2008-02-11

Sed: add space into an regular expression

I am writing a script that compresses web files in order to reduce the size of a site and load on the server. After stripping out leading and trailing spaces I remove newlines and this causes problem with PHP files, since I get something like this:


<?php...

where ... represents some PHP code. This is not valid. The following is needed - note the space before ...:


<?php ...

I am writing a script in Bash shell using sed for string conversions.
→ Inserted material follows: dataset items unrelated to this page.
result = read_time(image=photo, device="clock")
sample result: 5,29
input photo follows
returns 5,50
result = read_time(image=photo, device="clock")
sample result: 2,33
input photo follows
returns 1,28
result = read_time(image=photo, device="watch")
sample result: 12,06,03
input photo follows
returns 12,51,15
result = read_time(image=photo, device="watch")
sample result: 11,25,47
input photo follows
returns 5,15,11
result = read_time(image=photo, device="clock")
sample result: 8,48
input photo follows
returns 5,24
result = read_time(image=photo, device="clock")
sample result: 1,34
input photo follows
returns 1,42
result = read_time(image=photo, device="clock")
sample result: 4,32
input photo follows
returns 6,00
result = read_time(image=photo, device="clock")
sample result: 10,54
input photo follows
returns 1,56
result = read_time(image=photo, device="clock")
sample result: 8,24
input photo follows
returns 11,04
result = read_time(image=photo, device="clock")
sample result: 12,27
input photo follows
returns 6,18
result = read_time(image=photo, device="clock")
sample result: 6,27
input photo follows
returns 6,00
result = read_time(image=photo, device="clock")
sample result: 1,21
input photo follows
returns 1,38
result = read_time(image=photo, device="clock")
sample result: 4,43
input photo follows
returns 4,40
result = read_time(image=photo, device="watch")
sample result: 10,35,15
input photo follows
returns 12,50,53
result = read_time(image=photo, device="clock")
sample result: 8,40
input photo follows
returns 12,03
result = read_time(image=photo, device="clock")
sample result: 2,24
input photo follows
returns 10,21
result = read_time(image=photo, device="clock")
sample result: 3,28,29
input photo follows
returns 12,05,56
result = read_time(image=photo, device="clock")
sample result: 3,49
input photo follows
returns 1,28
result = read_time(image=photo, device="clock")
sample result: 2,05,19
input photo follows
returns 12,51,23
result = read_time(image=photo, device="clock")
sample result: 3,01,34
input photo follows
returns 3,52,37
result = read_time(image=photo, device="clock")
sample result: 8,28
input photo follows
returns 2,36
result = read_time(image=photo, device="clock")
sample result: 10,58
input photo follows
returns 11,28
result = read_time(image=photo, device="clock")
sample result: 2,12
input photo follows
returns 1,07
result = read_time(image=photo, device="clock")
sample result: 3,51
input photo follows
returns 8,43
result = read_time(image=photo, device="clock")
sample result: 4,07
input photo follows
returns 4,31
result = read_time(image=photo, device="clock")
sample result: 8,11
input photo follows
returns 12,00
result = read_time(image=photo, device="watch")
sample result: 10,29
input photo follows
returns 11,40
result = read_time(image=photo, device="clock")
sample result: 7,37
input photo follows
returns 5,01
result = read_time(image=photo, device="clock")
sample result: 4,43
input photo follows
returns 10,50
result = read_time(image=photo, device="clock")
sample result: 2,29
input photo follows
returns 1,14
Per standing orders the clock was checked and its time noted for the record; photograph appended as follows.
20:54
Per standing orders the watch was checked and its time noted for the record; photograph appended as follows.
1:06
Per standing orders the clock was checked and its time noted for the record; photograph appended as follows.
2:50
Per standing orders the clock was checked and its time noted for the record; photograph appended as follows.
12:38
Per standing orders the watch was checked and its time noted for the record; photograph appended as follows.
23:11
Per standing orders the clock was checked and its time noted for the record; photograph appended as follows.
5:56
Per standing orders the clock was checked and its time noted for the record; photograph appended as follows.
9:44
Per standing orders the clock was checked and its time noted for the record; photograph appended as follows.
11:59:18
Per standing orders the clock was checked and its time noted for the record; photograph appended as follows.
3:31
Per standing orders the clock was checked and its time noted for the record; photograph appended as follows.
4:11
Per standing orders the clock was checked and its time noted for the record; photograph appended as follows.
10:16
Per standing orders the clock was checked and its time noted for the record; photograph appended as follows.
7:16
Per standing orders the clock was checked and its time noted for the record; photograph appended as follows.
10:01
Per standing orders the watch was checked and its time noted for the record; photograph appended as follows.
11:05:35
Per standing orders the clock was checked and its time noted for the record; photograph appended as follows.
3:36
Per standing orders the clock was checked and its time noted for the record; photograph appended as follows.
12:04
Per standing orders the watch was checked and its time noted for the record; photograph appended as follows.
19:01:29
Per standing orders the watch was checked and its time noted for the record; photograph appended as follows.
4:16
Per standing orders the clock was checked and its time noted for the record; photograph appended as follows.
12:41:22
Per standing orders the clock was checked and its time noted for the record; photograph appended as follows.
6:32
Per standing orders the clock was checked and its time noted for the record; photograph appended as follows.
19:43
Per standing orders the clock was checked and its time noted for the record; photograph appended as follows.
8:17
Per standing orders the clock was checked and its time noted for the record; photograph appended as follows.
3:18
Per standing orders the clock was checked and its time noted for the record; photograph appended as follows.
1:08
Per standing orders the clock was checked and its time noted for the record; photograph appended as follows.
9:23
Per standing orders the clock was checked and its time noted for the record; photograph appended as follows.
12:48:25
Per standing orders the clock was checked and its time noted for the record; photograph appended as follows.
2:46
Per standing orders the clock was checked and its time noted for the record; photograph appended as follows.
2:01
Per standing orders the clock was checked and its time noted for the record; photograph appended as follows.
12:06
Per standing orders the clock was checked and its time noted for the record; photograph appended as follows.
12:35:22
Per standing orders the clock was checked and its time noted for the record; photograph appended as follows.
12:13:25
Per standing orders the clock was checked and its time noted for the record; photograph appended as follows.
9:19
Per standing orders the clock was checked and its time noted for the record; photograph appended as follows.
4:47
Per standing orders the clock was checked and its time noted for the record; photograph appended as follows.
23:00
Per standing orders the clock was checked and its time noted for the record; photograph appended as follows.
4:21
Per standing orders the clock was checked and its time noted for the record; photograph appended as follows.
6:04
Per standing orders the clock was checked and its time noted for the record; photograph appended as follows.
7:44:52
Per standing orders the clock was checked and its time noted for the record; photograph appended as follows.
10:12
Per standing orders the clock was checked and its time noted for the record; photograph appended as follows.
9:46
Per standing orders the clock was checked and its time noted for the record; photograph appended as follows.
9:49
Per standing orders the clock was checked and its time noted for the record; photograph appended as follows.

I am sure Perl, Python or other scripting languages would be a better choice, but I am not familiar with them - even with sed I only scratch the surface. I did not know how to insert a space into an regex with sed, so I came up with the following solution:



sed \

-e "s/<?php[^ ]/jabudabu&/g" \

-e "s/jabudabu<?php/<?php\ /g" \

-e "s/<?[^(php) ]/jabudabu&/g" \

-e "s/jabudabu<?/<?\ /g"

3 comments:

arun kumar said...

yes it works i think.
because i used in javascript and wrote a expression like ^[a-z ]+[a-z]$
It takes characters only and allows space b/w them.

Asad Naeem said...

I want to check spaces too in URL

Asad Naeem said...

Javascript:
var reg = /^([a-zA-Z0-9_$*!'\-\.\']+)@((\[[0-9]{1,3}\.[0-9]{1,3}\.[0-9]{1,3}\.)|(([a-zA-Z0-9\-]+\.)+))([a-zA-Z]{2,4})(\]?)$/;

C#
string reg = @"^([a-zA-Z0-9_$*!'\-\.\']+)@((\[[0-9]{1,3}\.[0-9]{1,3}\.[0-9]{1,3}\.)|(([a-zA-Z0-9\-]+\.)+))([a-zA-Z]{2,4})(\]?)$";